(Extracted information)
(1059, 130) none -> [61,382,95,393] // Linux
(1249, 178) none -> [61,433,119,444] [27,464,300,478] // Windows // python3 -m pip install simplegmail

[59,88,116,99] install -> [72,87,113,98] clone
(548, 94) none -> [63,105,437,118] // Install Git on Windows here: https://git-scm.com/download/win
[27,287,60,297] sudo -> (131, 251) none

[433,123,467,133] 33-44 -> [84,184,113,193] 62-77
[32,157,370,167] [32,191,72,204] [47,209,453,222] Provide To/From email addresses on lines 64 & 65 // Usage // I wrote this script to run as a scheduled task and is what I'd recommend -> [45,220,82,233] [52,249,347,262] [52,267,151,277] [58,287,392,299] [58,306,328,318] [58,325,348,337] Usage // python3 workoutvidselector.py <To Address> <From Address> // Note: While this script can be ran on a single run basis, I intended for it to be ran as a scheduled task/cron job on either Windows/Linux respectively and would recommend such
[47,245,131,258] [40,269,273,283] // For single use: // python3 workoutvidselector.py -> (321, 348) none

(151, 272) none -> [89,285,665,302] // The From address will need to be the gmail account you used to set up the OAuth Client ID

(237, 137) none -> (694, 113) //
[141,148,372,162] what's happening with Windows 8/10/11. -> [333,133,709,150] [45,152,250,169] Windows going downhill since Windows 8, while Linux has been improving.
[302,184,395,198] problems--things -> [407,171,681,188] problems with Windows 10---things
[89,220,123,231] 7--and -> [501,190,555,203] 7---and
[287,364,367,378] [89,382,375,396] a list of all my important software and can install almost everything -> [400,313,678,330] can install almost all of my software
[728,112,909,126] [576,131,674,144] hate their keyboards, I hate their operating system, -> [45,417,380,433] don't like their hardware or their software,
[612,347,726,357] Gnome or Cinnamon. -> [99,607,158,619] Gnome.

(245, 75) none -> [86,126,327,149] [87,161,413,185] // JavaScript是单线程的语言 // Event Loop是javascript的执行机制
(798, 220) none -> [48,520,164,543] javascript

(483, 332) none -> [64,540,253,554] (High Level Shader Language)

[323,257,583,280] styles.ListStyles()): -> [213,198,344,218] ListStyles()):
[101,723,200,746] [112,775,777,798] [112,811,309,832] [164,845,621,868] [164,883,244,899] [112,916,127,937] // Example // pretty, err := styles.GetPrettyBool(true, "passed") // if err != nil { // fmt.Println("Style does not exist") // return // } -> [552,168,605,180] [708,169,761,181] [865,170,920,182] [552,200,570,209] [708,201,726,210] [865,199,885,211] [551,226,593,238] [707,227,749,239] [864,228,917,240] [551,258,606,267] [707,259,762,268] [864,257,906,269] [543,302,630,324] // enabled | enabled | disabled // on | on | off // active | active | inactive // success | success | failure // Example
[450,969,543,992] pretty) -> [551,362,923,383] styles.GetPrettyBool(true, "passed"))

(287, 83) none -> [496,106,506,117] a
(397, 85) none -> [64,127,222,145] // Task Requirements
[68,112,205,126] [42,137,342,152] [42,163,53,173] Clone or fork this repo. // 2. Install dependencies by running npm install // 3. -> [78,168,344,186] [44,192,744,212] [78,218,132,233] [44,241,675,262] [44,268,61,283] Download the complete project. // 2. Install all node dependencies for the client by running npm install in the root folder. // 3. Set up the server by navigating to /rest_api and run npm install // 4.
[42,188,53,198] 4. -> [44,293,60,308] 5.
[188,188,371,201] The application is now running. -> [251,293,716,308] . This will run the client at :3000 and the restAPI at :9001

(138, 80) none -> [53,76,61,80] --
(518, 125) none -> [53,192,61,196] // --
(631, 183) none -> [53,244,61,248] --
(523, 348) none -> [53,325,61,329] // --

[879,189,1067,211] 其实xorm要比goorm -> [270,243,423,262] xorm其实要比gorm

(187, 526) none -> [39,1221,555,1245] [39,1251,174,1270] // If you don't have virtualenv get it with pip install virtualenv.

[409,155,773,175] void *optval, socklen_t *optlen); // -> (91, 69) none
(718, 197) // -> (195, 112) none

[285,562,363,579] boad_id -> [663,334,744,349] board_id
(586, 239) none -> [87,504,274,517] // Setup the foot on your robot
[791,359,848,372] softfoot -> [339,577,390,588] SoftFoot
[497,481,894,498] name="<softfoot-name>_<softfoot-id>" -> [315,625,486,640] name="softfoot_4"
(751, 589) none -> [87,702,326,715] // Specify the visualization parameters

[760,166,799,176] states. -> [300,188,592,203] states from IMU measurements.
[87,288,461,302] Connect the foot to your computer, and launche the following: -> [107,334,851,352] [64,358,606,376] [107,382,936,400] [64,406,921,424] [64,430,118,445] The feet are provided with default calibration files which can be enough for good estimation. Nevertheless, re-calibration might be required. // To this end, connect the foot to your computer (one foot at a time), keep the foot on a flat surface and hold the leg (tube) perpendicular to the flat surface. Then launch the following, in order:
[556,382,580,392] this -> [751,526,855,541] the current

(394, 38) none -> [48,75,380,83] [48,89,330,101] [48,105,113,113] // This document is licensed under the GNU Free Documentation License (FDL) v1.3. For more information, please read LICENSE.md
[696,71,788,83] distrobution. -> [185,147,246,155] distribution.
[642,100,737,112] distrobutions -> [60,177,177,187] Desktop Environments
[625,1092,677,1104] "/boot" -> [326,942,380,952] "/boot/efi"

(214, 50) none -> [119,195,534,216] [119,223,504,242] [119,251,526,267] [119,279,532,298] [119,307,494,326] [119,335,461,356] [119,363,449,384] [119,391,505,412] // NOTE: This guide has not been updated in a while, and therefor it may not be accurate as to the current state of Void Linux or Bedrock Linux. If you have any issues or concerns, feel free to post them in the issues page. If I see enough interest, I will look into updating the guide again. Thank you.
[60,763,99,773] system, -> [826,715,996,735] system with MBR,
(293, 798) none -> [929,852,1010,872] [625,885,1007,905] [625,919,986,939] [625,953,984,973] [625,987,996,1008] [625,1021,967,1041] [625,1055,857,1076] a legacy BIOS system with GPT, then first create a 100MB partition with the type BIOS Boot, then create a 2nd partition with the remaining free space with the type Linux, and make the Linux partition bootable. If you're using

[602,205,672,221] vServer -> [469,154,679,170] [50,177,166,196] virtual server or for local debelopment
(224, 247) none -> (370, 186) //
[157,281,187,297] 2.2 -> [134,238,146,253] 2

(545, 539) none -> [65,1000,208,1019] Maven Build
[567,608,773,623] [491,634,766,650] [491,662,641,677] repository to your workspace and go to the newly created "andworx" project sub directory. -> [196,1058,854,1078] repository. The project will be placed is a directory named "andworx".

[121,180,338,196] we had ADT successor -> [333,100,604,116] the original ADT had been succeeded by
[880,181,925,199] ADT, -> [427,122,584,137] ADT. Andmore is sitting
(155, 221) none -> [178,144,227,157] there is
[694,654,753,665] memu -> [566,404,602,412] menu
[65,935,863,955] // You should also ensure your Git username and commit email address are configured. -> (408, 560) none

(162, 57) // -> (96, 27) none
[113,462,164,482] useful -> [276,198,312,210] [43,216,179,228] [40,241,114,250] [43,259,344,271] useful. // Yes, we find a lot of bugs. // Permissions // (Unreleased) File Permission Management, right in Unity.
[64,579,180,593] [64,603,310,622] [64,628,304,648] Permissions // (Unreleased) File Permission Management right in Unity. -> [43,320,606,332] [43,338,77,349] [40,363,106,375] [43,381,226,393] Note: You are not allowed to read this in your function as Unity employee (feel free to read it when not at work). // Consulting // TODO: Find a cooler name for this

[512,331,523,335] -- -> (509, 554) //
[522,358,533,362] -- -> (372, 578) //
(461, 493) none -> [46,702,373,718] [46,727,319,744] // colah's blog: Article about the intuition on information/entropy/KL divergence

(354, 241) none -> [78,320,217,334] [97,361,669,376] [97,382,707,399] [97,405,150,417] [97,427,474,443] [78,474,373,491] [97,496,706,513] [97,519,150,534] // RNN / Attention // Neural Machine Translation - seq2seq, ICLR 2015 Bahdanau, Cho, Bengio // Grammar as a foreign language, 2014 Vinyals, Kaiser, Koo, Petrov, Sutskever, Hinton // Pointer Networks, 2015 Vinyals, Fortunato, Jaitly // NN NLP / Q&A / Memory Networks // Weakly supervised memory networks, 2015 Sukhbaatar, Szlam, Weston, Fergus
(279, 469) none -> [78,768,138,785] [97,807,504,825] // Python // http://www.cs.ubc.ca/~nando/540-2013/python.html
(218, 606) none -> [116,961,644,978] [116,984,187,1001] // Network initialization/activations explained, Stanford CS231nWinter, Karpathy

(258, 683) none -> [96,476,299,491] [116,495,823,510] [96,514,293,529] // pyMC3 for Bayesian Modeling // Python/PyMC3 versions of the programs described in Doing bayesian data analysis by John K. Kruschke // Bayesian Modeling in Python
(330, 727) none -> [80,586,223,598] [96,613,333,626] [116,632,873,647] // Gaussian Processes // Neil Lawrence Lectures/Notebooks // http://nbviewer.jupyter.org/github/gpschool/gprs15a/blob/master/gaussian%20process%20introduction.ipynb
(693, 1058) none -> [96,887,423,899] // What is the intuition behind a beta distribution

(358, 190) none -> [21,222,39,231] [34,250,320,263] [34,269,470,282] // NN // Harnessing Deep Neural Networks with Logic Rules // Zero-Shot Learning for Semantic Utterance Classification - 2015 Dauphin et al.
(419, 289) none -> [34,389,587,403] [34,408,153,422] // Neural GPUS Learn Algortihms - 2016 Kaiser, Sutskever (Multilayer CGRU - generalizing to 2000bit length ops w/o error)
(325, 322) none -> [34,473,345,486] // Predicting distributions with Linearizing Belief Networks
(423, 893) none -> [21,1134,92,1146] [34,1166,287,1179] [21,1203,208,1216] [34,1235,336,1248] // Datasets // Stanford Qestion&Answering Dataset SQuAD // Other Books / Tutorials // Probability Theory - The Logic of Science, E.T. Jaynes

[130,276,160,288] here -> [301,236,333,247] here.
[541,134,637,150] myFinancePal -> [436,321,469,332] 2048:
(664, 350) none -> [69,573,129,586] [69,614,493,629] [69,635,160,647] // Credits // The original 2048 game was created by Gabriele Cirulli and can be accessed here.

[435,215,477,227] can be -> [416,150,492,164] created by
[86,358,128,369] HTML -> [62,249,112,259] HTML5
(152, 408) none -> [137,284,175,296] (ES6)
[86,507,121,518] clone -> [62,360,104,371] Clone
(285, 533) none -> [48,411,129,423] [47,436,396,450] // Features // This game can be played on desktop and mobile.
(End Extracted information)
What you should do →
From the records above, retype only the lines starting at the line that contains "[32,157,370,167] [32,191,72,204] [47,209,453,222]" and ending at the line that contains "[728,112,909,126] [576,131,674,144] hate", both included.

Answer space →
[32,157,370,167] [32,191,72,204] [47,209,453,222] Provide To/From email addresses on lines 64 & 65 // Usage // I wrote this script to run as a scheduled task and is what I'd recommend -> [45,220,82,233] [52,249,347,262] [52,267,151,277] [58,287,392,299] [58,306,328,318] [58,325,348,337] Usage // python3 workoutvidselector.py <To Address> <From Address> // Note: While this script can be ran on a single run basis, I intended for it to be ran as a scheduled task/cron job on either Windows/Linux respectively and would recommend such
[47,245,131,258] [40,269,273,283] // For single use: // python3 workoutvidselector.py -> (321, 348) none

(151, 272) none -> [89,285,665,302] // The From address will need to be the gmail account you used to set up the OAuth Client ID

(237, 137) none -> (694, 113) //
[141,148,372,162] what's happening with Windows 8/10/11. -> [333,133,709,150] [45,152,250,169] Windows going downhill since Windows 8, while Linux has been improving.
[302,184,395,198] problems--things -> [407,171,681,188] problems with Windows 10---things
[89,220,123,231] 7--and -> [501,190,555,203] 7---and
[287,364,367,378] [89,382,375,396] a list of all my important software and can install almost everything -> [400,313,678,330] can install almost all of my software
[728,112,909,126] [576,131,674,144] hate their keyboards, I hate their operating system, -> [45,417,380,433] don't like their hardware or their software,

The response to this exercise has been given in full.